Dragonspawn is a small game project that I created for my final Advanced Game Development Assignment at Griffith University during my second year.
Dragonspawn is a lighthearted parody on many modern games, and contains a fair bit of of crude humour, it should not be taken seriously and isn’t recommend for the faint of heart or serious of temperament.
Though largely inspired by the game Berserker Quest VI: Curse of the Onyx Medallion (http://armitagegames.com/), Dragonspawn borrows many technical design choices from the Borderlands, Call of Duty, Bioshock, Mass Effect, The Elder Scrolls franchises without directly trying to replicate any of those titles (except maybe in the area of the HUD). Early on the game just involved walking around shooting at a dragon that would fly through a large room breathing fire. As the game evolved through the production cycle many highly unnecessary game mechanics were violently cobbled on to ‘make it better’ (that was a joke).
This project was originally created for a University Assignment and all of the associated assets were created by one individual in an 8 week period.
This Dragon was modelled for an assignment as a joke, I was working on a simple interactions demo in which I’d implemented the Crossbow and a simple archery target. One of my colleagues at Uni jokingly told me that it needed more Dragons, I felt up to the challenge, so that same evening I began modelling the head of the Dragon based off a terrible sketch I drew on the hour long train ride home.
Within 3 days I had the full Dragon modelled and Textured and complete with a simple skeletal rig. By the next class (the following week) I had the Dragon traversing a simple path breathing fire every 7.5 seconds.
This Dragon was modelled in Maya 2012, and textured in Photoshop CS5.
Nuclear Bug Stomper is a simple side scroller/platformer built in Flash using source code for what was a basic Super Mario Bros clone supplied to my class by our lecturer. The prototype for the game, including code and art was created by me using the aforementioned source code, however, for the final assignment we had to work in pairs of two and take one of our concepts (which ended up being mine) to the next level.
At that stage I was responsible for the Programming side of things, I had already prototyped a lot of the game mechanics which included the addition of the shooting mechanic, however collisions for projectiles didn’t work in the earlier build, so that was really the major element that I had to fix along with the construction of a simple reactive AI which had several elements of customisation (including: maximum health, passive/aggressive reactiveness, and patrol waypoints).
My partner for the assignment, Beth Thomas, was responsible for creating and adding additional art to the game while maintaing the already established Art style. She managed to create enough graphics to build a second level, and was responsible for the artwork of the entire second level, and the elevator at the end of the first level.

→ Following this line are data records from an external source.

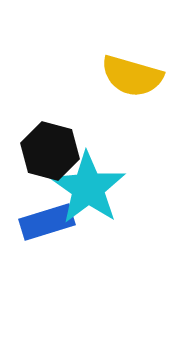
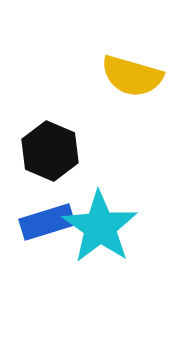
black hexagon: rotated 8 degrees clockwise
cyan star: moved 12 px right, 39 px down
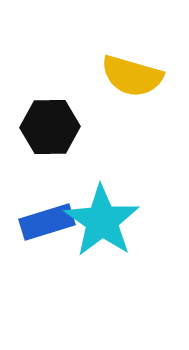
black hexagon: moved 24 px up; rotated 24 degrees counterclockwise
cyan star: moved 2 px right, 6 px up
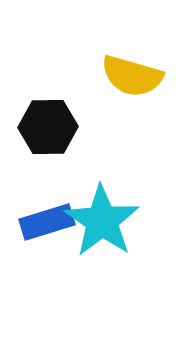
black hexagon: moved 2 px left
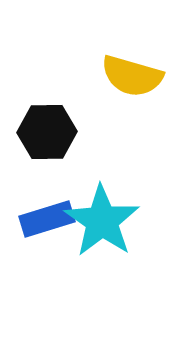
black hexagon: moved 1 px left, 5 px down
blue rectangle: moved 3 px up
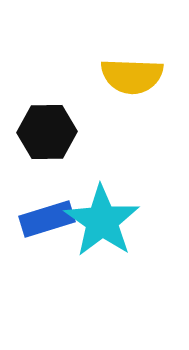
yellow semicircle: rotated 14 degrees counterclockwise
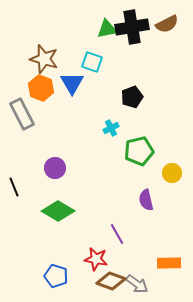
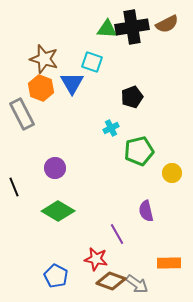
green triangle: rotated 15 degrees clockwise
purple semicircle: moved 11 px down
blue pentagon: rotated 10 degrees clockwise
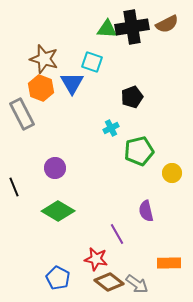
blue pentagon: moved 2 px right, 2 px down
brown diamond: moved 2 px left, 1 px down; rotated 16 degrees clockwise
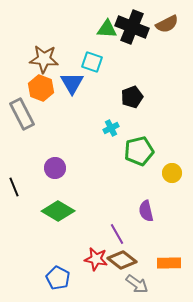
black cross: rotated 32 degrees clockwise
brown star: rotated 12 degrees counterclockwise
brown diamond: moved 13 px right, 22 px up
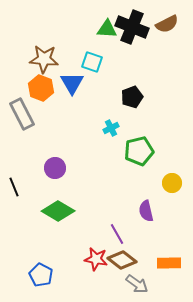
yellow circle: moved 10 px down
blue pentagon: moved 17 px left, 3 px up
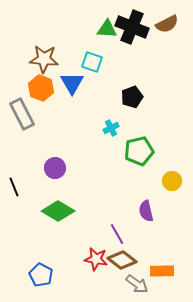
yellow circle: moved 2 px up
orange rectangle: moved 7 px left, 8 px down
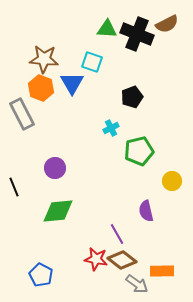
black cross: moved 5 px right, 7 px down
green diamond: rotated 36 degrees counterclockwise
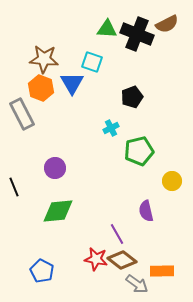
blue pentagon: moved 1 px right, 4 px up
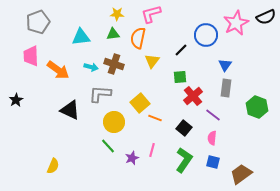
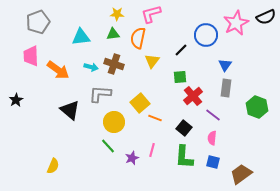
black triangle: rotated 15 degrees clockwise
green L-shape: moved 3 px up; rotated 150 degrees clockwise
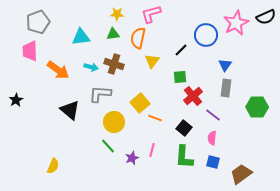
pink trapezoid: moved 1 px left, 5 px up
green hexagon: rotated 20 degrees counterclockwise
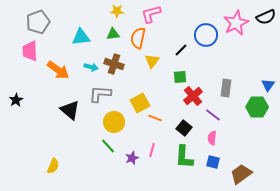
yellow star: moved 3 px up
blue triangle: moved 43 px right, 20 px down
yellow square: rotated 12 degrees clockwise
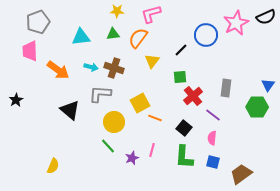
orange semicircle: rotated 25 degrees clockwise
brown cross: moved 4 px down
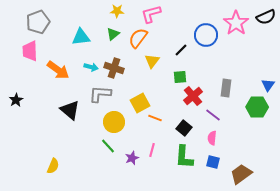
pink star: rotated 10 degrees counterclockwise
green triangle: rotated 32 degrees counterclockwise
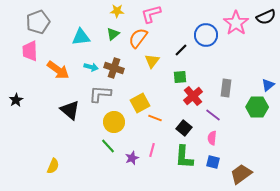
blue triangle: rotated 16 degrees clockwise
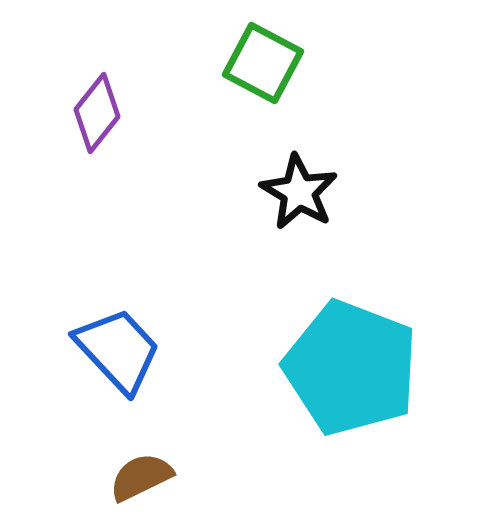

The source code for this assignment wasn’t without it’s bugs (though minor ones), one of which caused the player character to be launched across the screen at high velocities as though it were a bullet, thus breaking the game. I did however manage to isolate and amend the issue before we submitted our final build.
Pivotal Punishment is the first iOS game I ever worked on prior to starting my Degree at University. It was, until recently available on the iTunes App Store, it has since been removed due to expiration of my App Store Developer Membership.

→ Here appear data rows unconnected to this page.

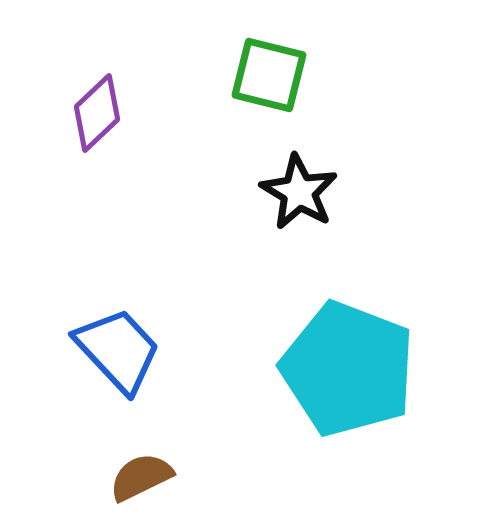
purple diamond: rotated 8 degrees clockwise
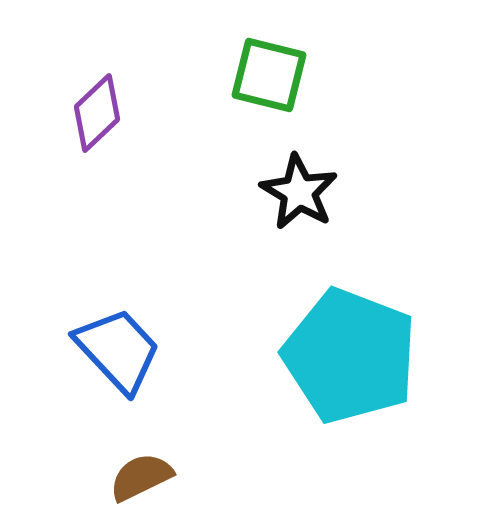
cyan pentagon: moved 2 px right, 13 px up
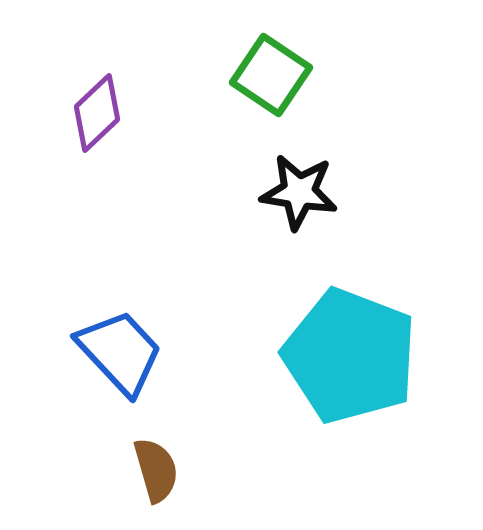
green square: moved 2 px right; rotated 20 degrees clockwise
black star: rotated 22 degrees counterclockwise
blue trapezoid: moved 2 px right, 2 px down
brown semicircle: moved 15 px right, 7 px up; rotated 100 degrees clockwise
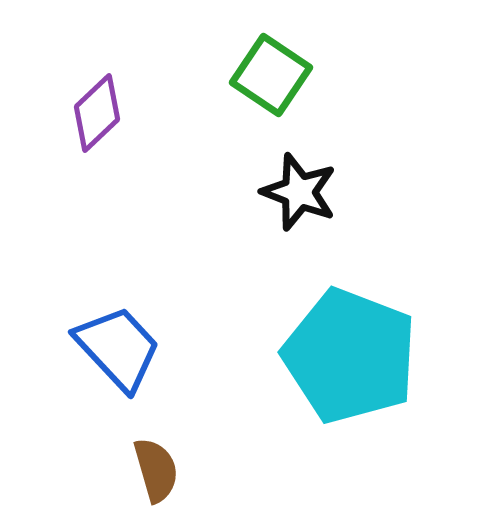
black star: rotated 12 degrees clockwise
blue trapezoid: moved 2 px left, 4 px up
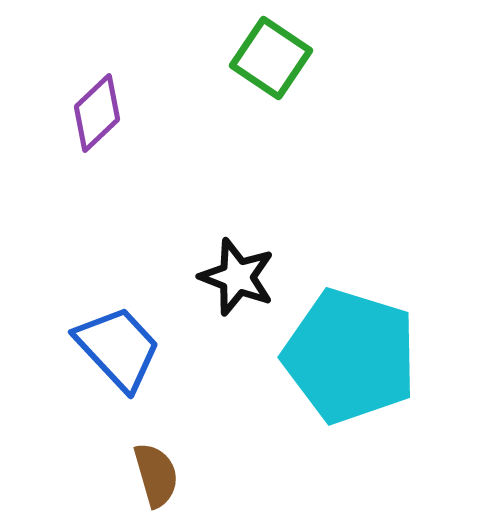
green square: moved 17 px up
black star: moved 62 px left, 85 px down
cyan pentagon: rotated 4 degrees counterclockwise
brown semicircle: moved 5 px down
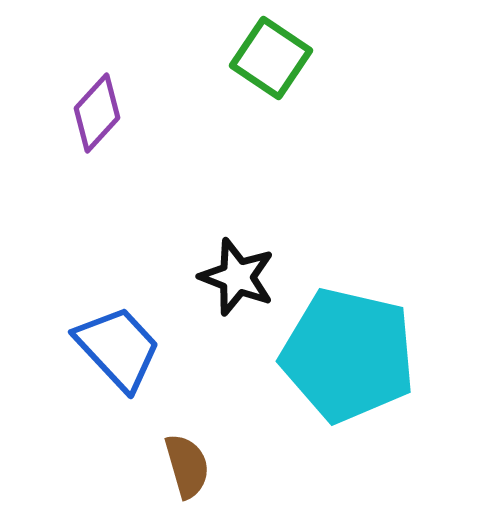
purple diamond: rotated 4 degrees counterclockwise
cyan pentagon: moved 2 px left, 1 px up; rotated 4 degrees counterclockwise
brown semicircle: moved 31 px right, 9 px up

Despite no longer being available on the App Store, you can experience Pivotal Punishment’s one thousand pound metal ring and ten billion kilowatt incandescent quantum space hole here.
During the end half of the second semester of 2012 everyone in my class group was tasked with creating playable games of some description. I had created numerous art assets for other projects during the first half of the semester among those was a crossbow.
Without the bolts the crossbow alone came in at 2250 polygon tris which was the original target budget I’d set myself at the beginning. As the project grew in scope, and the crossbow’s purpose was slightly abstracted I knew I’d have to model a lower polygon version, or at least reduce the polygon count of the existing one.
The lower polygon version was only 1000 polygon tris including one bolt (888 with no bolt), it was created using the original crossbow as a template, removing polygons in a way as not to impact greatly on the UV mapping of the model. In the end parts of the UV map were redone and laid out differently which required me to create a new diffuse map (though a lot of texture elements were pulled from the original diffuse map and recycled).
Early in 2012 I was tasked with modelling two assets from a pool of various concept art.
The models I chose were a rugged looking sword and a large wooden shipping crate, both had a polygon budget of around 1500 tris, and required diffuse maps to be created to match the art style of the concept art, consequently I never bothered to create a specular, or normal map as they were not part of the assignment criteria.
This crate was modelled in Maya 2012, and textured in Photoshop CS5.
This sword was modelled in Maya 2012, and textured in Photoshop CS5.
A VF-1 Valkyrie from Macross/Robotech that I was tasked with modelling for a CGI Modelling course at University in 2012. The model contains around 13600 tris which falls short of the allocated 15000 tris. Given more time I would have fleshed out the cockpit section a lot more and improved the under section of the body of the craft.
This was my first time modelling an aircraft based on concept art, I’ve learned a lot since modelling this and if I had my time on it over again, I can think of many things I’d have done differently.
This VF-1 Valkyrie was modelled in Maya 2011, and textured in Photoshop CS5.